Mohamed Waheed Hassan is the only president of the Indian Ocean archipelago not to be elected. He has termed his accession from deputy as “a constitutional transfer of power after the resignation of former president Mohamed Nasheed”. Wahed has done PhD in International Development Education from Standford University in 1987, and afterwards served as a freelance consultant for numerous United Nations agencies in the 90s. He worked in the MDP in 2005 before he formed his own political party, Gaumee Itthihaad (GIP) in June 2008. GIP and a Nasheed-led MDP formed a coalition with him as the presidential candidate and Waheed as the vice-presidential candidate in the elections that saw the fall of Gayoom.

Interests of India:

India has long maintained cultural and economic influence in the Maldives, due in part to geographic proximity. But India has shown a willingness to use military power to exert influence in its island neighbor. As recently as 1988, Tamil rebels attempted to oust former Maldivian President Maumoon Abdul Gayoom but were thwarted when India deployed naval forces and paratroopers to intervene. India’s interest in the Maldives is understandable: Its geographic position is an ideal location from which the Indian navy can project power into the wider Indian Ocean. Conversely, it is also prime location for foreign actors to project power into India.

Interests of China

China would like to wrest the island nation from India’s sphere of influence. In recent times, Maldives has become more valuable for China as the Dragon grows as an economic and military power. China’s need for raw materials to fuel its growing economy — and the need to protect those materials — has led Beijing to try to secure relationships with countries along transit corridors in the Indian Ocean. To lure the Maldives into its sphere of influence, the Chinese have relied mainly on soft power, including economic power. In fact, Chinese nationals have become some of the most important patrons of Maldivian tourism. China’s strategy in the Indian Ocean worries New Delhi. China already operates in Myanmar’s Coco Islands and Pakistan’s Gwadar port, located respectively to India’s east and west. China has yet to secure any permanent military bases on the Indian Ocean’s many islands, though the Chinese navy has been involved in anti-piracy operations farther west, off the coast of Seychelles. In the early 2000s, there was speculation that Beijing would build a submarine base on a Maldivian atoll, but there is no evidence that project is coming to fruition. In any case, securing a presence in the Maldives would place the Chinese to the southwest of India, adding to New Delhi’s concerns of being boxed in by Beijing.

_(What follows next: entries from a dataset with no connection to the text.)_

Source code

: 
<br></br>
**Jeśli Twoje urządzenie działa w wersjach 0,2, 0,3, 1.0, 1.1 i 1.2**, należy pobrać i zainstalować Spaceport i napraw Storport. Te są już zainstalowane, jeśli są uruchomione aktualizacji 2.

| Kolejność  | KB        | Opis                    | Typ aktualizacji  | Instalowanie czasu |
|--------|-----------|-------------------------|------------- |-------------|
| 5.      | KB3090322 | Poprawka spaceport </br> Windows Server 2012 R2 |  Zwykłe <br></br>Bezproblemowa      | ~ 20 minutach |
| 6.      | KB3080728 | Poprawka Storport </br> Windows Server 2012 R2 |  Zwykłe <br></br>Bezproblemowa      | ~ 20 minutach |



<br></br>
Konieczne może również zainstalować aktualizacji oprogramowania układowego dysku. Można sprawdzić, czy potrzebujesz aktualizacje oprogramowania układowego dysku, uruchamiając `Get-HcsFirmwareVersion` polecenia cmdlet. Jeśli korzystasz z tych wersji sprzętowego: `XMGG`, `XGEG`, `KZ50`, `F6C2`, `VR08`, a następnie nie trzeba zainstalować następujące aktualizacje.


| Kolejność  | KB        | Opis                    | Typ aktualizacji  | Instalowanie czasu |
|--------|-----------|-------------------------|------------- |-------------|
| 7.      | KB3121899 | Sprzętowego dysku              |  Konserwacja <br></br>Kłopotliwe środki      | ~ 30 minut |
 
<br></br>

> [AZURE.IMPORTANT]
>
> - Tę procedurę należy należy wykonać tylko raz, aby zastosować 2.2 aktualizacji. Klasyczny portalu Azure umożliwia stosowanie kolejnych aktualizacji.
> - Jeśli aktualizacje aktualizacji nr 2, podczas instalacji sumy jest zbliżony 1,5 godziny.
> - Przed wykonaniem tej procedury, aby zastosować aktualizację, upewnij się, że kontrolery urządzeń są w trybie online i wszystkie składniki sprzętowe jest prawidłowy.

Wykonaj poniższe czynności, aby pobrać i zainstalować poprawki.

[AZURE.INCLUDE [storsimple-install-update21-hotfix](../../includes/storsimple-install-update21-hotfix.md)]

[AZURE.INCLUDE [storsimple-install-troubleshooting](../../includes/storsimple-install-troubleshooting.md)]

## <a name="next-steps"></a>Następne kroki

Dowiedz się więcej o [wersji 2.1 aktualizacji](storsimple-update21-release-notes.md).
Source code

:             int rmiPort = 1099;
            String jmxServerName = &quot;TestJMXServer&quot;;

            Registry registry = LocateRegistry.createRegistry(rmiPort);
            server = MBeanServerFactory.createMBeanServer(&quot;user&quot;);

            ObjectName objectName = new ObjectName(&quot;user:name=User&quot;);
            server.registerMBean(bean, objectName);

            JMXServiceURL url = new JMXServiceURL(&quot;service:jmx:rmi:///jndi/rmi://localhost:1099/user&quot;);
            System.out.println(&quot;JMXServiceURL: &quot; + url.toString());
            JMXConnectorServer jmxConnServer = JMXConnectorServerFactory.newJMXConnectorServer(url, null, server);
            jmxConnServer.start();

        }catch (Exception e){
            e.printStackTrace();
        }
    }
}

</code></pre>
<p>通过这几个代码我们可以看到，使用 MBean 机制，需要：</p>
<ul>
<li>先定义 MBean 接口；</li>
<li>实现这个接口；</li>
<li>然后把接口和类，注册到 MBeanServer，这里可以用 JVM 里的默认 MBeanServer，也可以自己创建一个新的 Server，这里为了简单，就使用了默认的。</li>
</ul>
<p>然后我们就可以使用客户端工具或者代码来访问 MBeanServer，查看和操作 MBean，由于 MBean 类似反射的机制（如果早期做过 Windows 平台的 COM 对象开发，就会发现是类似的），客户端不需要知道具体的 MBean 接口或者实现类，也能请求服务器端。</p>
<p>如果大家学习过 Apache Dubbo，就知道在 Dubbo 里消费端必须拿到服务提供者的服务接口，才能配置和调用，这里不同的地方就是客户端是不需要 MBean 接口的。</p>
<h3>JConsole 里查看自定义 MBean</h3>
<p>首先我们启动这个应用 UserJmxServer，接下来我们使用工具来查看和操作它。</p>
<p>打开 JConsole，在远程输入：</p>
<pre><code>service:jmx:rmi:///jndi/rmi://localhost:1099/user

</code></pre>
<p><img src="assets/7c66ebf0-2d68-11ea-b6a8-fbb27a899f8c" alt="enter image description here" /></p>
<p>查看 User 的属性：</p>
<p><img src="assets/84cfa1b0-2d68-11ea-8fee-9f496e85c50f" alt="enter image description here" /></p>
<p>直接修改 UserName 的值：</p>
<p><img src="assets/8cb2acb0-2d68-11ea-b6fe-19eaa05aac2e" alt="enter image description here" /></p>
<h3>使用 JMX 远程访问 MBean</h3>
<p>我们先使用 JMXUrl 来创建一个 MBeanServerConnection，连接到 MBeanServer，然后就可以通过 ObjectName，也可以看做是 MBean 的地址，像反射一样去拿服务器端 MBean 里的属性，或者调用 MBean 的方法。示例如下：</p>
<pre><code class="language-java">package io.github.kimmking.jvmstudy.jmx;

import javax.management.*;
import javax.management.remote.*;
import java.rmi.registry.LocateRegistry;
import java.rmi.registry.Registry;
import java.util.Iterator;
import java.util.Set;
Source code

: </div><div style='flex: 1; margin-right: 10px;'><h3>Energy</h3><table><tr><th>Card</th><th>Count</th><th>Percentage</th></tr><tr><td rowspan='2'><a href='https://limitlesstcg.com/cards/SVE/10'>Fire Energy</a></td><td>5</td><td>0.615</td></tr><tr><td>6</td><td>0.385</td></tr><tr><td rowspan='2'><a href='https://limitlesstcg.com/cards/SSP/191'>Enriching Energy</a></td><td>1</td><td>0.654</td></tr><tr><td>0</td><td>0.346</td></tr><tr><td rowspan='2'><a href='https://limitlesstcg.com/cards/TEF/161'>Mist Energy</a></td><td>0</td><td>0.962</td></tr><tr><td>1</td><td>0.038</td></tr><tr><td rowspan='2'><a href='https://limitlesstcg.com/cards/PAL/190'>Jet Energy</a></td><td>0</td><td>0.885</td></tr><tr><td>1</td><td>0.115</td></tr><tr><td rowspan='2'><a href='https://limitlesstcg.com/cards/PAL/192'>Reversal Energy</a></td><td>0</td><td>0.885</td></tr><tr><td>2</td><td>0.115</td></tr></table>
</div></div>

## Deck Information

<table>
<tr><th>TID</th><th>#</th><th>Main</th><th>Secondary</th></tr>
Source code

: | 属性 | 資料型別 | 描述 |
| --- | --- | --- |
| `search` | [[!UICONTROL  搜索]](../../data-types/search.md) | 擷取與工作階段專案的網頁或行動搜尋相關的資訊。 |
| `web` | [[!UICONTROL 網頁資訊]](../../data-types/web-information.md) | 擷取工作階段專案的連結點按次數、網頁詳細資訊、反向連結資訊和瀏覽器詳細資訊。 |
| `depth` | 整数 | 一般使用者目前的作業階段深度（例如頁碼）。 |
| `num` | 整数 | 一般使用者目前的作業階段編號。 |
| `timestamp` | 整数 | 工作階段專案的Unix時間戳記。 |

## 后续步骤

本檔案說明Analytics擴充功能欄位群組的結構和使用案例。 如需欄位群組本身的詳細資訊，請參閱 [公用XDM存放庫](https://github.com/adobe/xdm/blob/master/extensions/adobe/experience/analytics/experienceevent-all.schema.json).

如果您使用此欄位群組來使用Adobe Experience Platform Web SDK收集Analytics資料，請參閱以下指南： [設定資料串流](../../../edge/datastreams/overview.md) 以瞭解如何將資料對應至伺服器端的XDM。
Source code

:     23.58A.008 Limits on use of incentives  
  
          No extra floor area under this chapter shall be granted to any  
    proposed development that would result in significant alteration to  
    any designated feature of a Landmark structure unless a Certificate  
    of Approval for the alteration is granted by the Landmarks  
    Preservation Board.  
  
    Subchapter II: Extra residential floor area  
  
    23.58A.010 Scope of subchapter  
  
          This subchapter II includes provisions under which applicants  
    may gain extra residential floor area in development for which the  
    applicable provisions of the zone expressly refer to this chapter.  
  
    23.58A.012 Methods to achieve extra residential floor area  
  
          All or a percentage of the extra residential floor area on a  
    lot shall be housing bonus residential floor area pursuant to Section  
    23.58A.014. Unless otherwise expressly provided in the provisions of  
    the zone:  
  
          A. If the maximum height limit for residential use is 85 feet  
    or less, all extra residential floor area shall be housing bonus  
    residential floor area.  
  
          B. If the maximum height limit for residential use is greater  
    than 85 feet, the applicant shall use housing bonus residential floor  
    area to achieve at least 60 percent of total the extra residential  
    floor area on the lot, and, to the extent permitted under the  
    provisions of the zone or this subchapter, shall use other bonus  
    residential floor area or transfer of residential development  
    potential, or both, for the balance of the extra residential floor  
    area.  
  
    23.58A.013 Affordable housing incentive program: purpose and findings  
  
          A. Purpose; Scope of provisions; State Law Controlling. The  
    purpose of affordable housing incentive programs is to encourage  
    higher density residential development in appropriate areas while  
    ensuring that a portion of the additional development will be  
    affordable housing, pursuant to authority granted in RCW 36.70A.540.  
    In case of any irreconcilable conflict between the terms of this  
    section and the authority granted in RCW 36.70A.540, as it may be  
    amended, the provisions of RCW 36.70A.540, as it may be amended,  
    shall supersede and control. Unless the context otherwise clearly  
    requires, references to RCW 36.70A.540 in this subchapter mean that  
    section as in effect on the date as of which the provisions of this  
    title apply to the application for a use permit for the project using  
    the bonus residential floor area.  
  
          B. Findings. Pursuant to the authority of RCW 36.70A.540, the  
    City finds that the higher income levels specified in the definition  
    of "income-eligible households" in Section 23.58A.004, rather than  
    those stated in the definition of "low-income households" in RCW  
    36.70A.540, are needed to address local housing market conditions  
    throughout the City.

Implications of the Recent Crisis:

Maldives has a strategic position in Indian Ocean and is important particularly for India and China. The recent crisis has been described by both of these countries as domestic issue and so far has not intervened. However, both countries keep monitoring, what is happening in Maldives. The Maldivian foreign policy has traditionally favoured India, and experts believe that the regime change in the Maldives could disrupt the Sino-Indian balance of power in the region.